If the girl replied, Riley could not hear her.

Henry spoke again. “Uh, Bree? Does your mom know ‘bout this?”

“The doctor said you can’t tell her.”

“I’m not gonna tell her. I’m just kinda worried.”

“You better not.”

“Okay, but are you real sure you wanna do this?”

“Yeah.”

“Because you’re kinda young for this.”

“All my friends are on the pill.”

“Naw, not really. I’m the fella they buy it from, remember? I’d know.”

“Well, you just better not tell anyone.”

Riley held the box in both his hands and watched through the small round window as she threaded her way back through the store. He thought of going out to talk to her. He truly did consider it for half an instant, because Henry was correct: she was too young. He had the best of intentions, but his body would not move. Paralyzed by the enormity of his offense, all Riley Keep could do was think that someone ought to stop her; someone ought to tell her she should slow it down a little, try to wait until the time was right; someone ought to say she could not possibly be ready; she would only ruin it for when she was, and please, please, please won’t you stay a little girl a little longer?

But there was no one who could speak that way to her, not a pharmacist, not a middle-aged stock boy—certainly not Riley—so he stood and watched her go while thinking of those things, and of how beautiful she was, how much time he had let pass, how desperately he longed to have that time again, how impossible that was, how hopeless, how vast and unforgivable the nature of his crime.

His thoughts reached back into a tranquil village he had gained for God and lost to the devil, and that image glowed with stained-glass radiance on bridal lace and merged into a single drop of water trickling down a christened daughter’s forehead.
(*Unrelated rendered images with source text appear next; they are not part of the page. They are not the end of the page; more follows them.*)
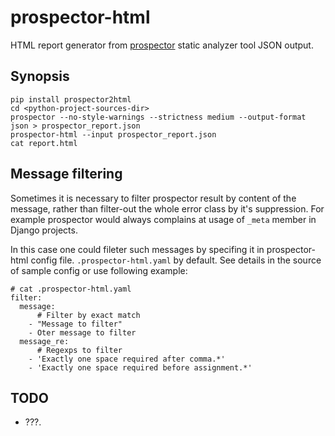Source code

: # prospector-html
HTML report generator from [prospector](https://blog.landscape.io/prospector-python-static-analysis-for-humans.html) static analyzer tool JSON output.


## Synopsis
    pip install prospector2html
    cd <python-project-sources-dir>
    prospector --no-style-warnings --strictness medium --output-format json > prospector_report.json
    prospector-html --input prospector_report.json
    cat report.html
    
## Message filtering
 Sometimes it is necessary to filter prospector result by content of the message, 
rather than filter-out the whole error class by it's suppression.
For example prospector would always complains at usage of `_meta` member in Django projects.

 In this case one could fileter such messages by specifing it in prospector-html config file.
`.prospector-html.yaml` by default. See details in the source of sample config or use following example:

    # cat .prospector-html.yaml
    filter:
      message:
          # Filter by exact match
        - "Message to filter"
        - Oter message to filter
      message_re:
          # Regexps to filter
        - 'Exactly one space required after comma.*'
        - 'Exactly one space required before assignment.*'


## TODO
  - ???.
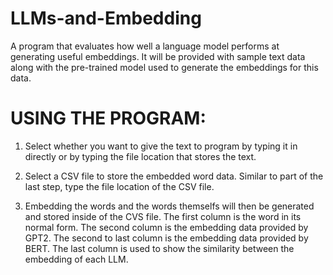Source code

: # LLMs-and-Embedding
A program that evaluates how well a language model performs at generating useful embeddings. It will be provided with sample text data along with the pre-trained model used to generate the embeddings for this data.

# USING THE PROGRAM:
1. Select whether you want to give the text to program by typing it in directly or by typing the file location that stores the text.

2. Select a CSV file to store the embedded word data. Similar to part of the last step, type the file location of the CSV file.

3. Embedding the words and the words themselfs will then be generated and stored inside of the CVS file. The first column is the word in its normal form. The second column is the embedding data provided by GPT2. The second to last column is the embedding data provided by BERT. The last column is used to show the similarity between the embedding of each LLM.

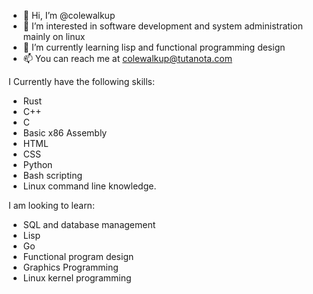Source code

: - 👋 Hi, I’m @colewalkup
- 👀 I’m interested in software development and system administration mainly on linux
- 🌱 I’m currently learning lisp and functional programming design
- 📫 You can reach me at colewalkup@tutanota.com

I Currently have the following skills:
- Rust
- C++
- C
- Basic x86 Assembly
- HTML
- CSS
- Python
- Bash scripting
- Linux command line knowledge.
 
I am looking to learn:
- SQL and database management
- Lisp
- Go
- Functional program design
- Graphics Programming
- Linux kernel programming



<!---
colewalkup/colewalkup is a ✨ special ✨ repository because its `README.md` (this file) appears on your GitHub profile.
You can click the Preview link to take a look at your changes.
--->
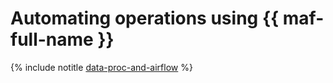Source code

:# Automating operations using {{ maf-full-name }}

{% include notitle [data-proc-and-airflow](../../_tutorials/data-proc/data-proc-and-airflow.md) %}
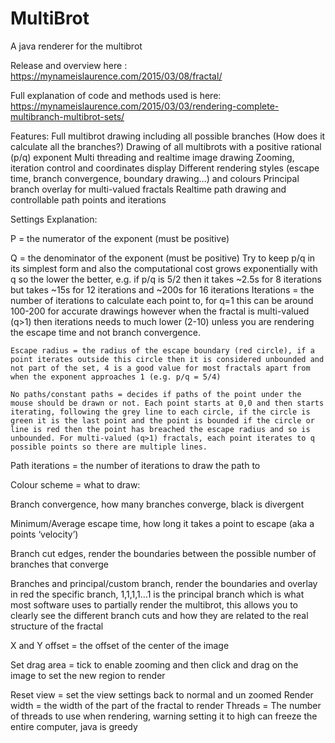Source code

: # MultiBrot
A java renderer for the multibrot

Release and overview here : https://mynameislaurence.com/2015/03/08/fractal/


Full explanation of code and methods used is here: https://mynameislaurence.com/2015/03/03/rendering-complete-multibranch-multibrot-sets/


Features:
  Full multibrot drawing including all possible branches (How does it calculate all the branches?)
  Drawing of all multibrots with a positive rational (p/q) exponent
  Multi threading and realtime image drawing
  Zooming, iteration control and coordinates display
  Different rendering styles (escape time, branch convergence, boundary drawing…) and colours
  Principal branch overlay for multi-valued fractals
  Realtime path drawing and controllable path points and iterations




Settings Explanation:

P = the numerator of the exponent (must be positive)
	
  Q = the denominator of the exponent (must be positive) Try to keep p/q in its simplest form and also the computational cost grows exponentially with q so the lower the better, e.g. if p/q is 5/2 then it takes ~2.5s for 8 iterations but takes ~15s for 12 iterations and ~200s for 16 iterations
  Iterations = the number of iterations to calculate each point to, for q=1 this can be around 100-200 for accurate drawings however when the fractal is multi-valued (q>1) then iterations needs to much lower (2-10) unless you are rendering the escape time and not branch convergence.
  
	Escape radius = the radius of the escape boundary (red circle), if a point iterates outside this circle then it is considered unbounded and not part of the set, 4 is a good value for most fractals apart from when the exponent approaches 1 (e.g. p/q = 5/4)
  
	No paths/constant paths = decides if paths of the point under the mouse should be drawn or not. Each point starts at 0,0 and then starts iterating, following the grey line to each circle, if the circle is green it is the last point and the point is bounded if the circle or line is red then the point has breached the escape radius and so is unbounded. For multi-valued (q>1) fractals, each point iterates to q possible points so there are multiple lines.
 
 Path iterations = the number of iterations to draw the path to
 
 Colour scheme = what to draw:
 
 Branch convergence, how many branches converge, black is divergent
 
 Minimum/Average escape time, how long it takes a point to escape (aka a points ‘velocity’)  
 
 Branch cut edges, render the boundaries between the possible number of branches that converge
 
 Branches and principal/custom branch, render the boundaries and overlay in red the specific branch, 1,1,1,1…1 is the principal branch which is what most software uses to partially render the multibrot, this allows you to clearly see the different branch cuts and how they are related to the real structure of the fractal
 
 X and Y offset = the offset of the center of the image
 
 Set drag area = tick to enable zooming and then click and drag on the image to set the new region to render
 
 Reset view = set the view settings back to normal and un zoomed
  Render width = the width of the part of the fractal to render
  Threads = The number of threads to use when rendering, warning setting it to high can freeze the entire computer, java is greedy
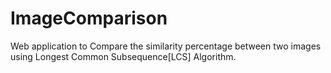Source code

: # ImageComparison
Web application to Compare the similarity percentage between two images using Longest Common Subsequence[LCS] Algorithm.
He thought of Bree and of Hope, not in two dimensions tucked back in the corners of his mind but real and out there just beyond his reach. Then all in an instant he remembered Henry, not only as a pharmacist, but also as the pastor of the church right down the street, the man who had married Hope and him, and christened Bree to God; and Riley realized his dear friend Brice had once worked in this very stockroom for Henry’s father, long before his old friend had grown up to be a plumber and a drunk; and here he was himself, Riley Keep, once a minister, a missionary, a teacher of young people at Bowditch College, doing the same job Brice had done after school when they had been as young as Bree.
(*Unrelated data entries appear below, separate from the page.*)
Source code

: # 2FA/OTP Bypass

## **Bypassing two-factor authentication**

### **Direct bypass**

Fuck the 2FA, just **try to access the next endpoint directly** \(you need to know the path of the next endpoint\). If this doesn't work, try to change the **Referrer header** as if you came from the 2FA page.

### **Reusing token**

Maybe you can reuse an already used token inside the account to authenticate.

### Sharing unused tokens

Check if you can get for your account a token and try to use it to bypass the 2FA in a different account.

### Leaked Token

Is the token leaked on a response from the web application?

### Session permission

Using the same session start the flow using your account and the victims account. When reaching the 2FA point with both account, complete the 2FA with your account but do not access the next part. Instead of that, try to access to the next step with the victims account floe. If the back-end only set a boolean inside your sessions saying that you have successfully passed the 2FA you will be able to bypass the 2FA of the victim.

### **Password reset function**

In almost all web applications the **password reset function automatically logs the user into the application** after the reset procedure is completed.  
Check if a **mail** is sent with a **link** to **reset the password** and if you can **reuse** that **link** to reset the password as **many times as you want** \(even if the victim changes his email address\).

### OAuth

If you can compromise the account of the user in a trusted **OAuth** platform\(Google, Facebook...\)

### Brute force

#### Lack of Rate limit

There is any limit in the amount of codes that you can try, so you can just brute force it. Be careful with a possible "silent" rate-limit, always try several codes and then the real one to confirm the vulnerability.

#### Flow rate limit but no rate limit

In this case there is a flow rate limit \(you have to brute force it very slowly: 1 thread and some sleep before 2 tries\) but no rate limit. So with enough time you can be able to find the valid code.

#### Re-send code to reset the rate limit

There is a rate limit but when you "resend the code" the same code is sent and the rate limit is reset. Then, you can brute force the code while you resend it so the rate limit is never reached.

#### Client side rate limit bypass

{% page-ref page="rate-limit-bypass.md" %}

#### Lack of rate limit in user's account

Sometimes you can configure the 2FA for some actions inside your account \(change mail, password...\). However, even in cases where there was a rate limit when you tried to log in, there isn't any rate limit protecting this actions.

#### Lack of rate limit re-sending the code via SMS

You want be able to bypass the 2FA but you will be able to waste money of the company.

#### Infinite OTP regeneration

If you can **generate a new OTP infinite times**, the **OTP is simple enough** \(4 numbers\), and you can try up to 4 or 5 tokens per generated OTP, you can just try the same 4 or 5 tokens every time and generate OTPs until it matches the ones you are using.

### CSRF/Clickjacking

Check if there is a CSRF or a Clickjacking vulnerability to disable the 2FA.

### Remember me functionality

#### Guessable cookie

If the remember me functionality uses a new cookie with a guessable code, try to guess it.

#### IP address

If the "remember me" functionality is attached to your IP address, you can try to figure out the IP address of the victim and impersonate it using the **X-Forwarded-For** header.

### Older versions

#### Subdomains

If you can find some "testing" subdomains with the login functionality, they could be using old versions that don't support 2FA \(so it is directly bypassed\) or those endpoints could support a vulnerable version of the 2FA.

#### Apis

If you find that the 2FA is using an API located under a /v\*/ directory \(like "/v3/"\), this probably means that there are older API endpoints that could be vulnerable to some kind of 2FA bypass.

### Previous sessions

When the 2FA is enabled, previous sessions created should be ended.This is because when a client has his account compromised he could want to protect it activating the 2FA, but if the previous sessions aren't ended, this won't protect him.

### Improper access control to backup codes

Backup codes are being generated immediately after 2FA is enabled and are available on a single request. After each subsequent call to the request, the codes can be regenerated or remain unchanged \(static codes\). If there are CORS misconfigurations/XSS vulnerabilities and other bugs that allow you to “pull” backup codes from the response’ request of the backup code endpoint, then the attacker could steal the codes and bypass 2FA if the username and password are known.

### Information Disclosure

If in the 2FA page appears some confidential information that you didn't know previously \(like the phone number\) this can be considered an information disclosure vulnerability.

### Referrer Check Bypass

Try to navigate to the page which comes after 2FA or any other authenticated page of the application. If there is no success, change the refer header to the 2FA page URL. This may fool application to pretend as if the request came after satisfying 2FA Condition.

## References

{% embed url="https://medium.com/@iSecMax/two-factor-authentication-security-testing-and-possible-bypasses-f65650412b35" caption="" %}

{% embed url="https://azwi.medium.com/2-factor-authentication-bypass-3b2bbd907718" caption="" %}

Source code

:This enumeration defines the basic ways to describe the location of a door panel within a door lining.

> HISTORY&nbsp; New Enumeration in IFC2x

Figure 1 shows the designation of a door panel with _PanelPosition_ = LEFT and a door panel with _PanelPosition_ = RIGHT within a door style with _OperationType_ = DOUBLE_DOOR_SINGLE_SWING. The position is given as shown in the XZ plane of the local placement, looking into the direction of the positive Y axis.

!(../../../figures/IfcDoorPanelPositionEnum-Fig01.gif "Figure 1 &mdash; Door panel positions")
Long after the girl had left the building Riley Keep stared at the fuzzy shapes beyond the stockroom window. Then he remembered where he was and what he should be doing. He took a deep breath and pushed the swinging door and passed into a world where some might think they saw him clearly even though he was nothing but a ghost.

With the hesitation of a blind man in an unfamiliar room he went stoop-shouldered down the aisle until he found the proper spot. He knelt to get the box unpacked and merchandised like Henry the pharmacist and part-time pastor told him he should do, but he was not really there, not really doing what it seemed. His glimpse of Bree had unleashed a relentless avalanche, tumbling memories of appalling failures rolling over him all that morning and afternoon, right up until five o’clock had come and gone, crushing Riley down into himself so deeply that he could not notice what had happened, not until that night when he lay down on a musty mattress in the homeless shelter after a meager supper of chicken soup and freeze-dried mashed potatoes and it suddenly occurred to him he did not have the empty caved-in feeling anymore, not even just a little. In fact, although the landslide of Riley Keep’s pathetic history still threatened to bury him, he had not even thought about a drink all day. The enormity of that was unbelievable, so at first he told himself there must be some mistake, but he thought about it long into the night and no matter how he turned it in his mind, in the end it really did seem he was completely, inexplicably, and astonishingly cured.